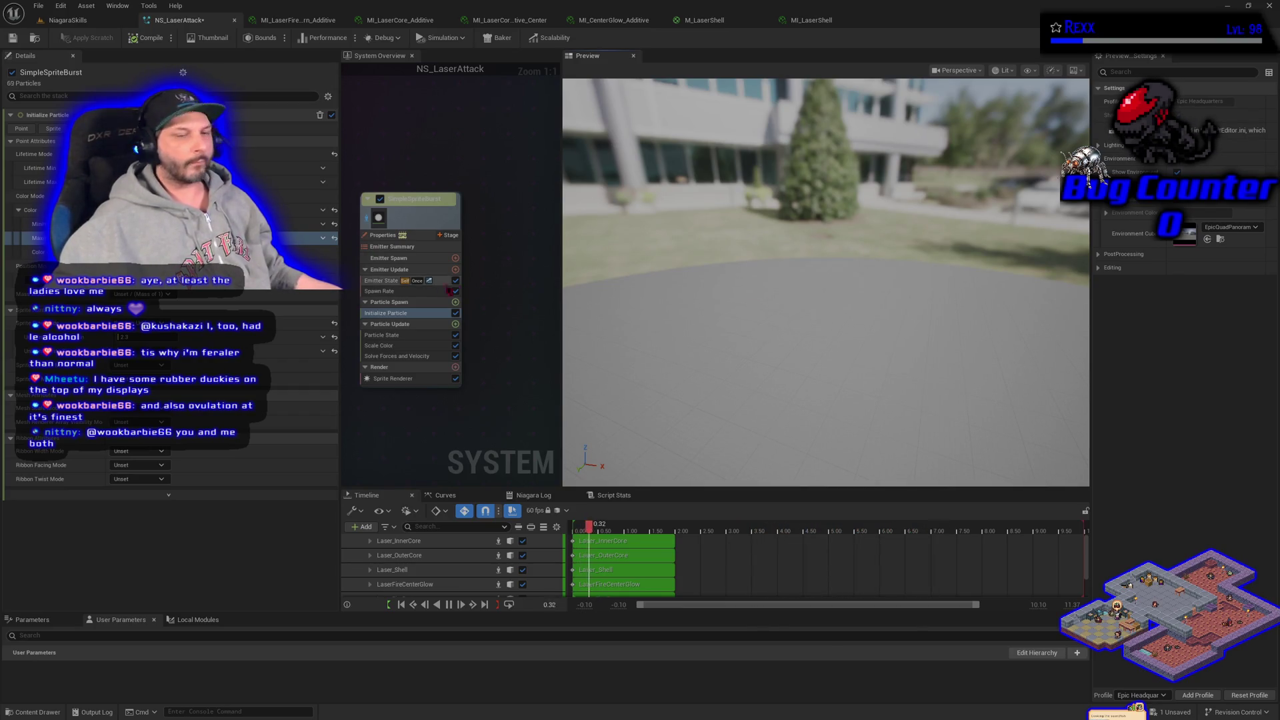
{"action": "left_click", "coordinate": [456, 303]}
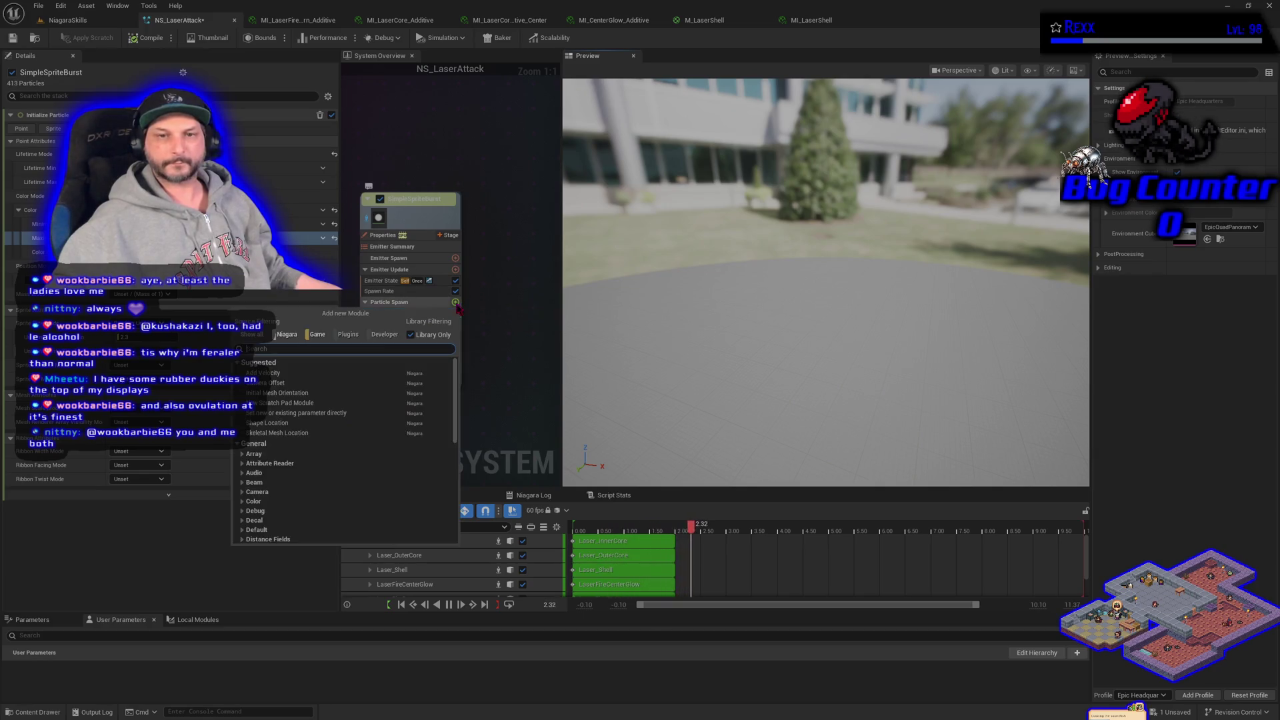
Add a Shape Location module using a Box / Plane plane shape with a chosen coordinate space, then save.
{"action": "type", "text": "shape lo"}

(Task objective):
Set down, word for word and with no other lines, the listing from the line marked by "Add a Shape" through its final line.

(Written reply):
Add a Shape Location module using a Box / Plane plane shape with a chosen coordinate space, then save.
{"action": "type", "text": "shape lo"}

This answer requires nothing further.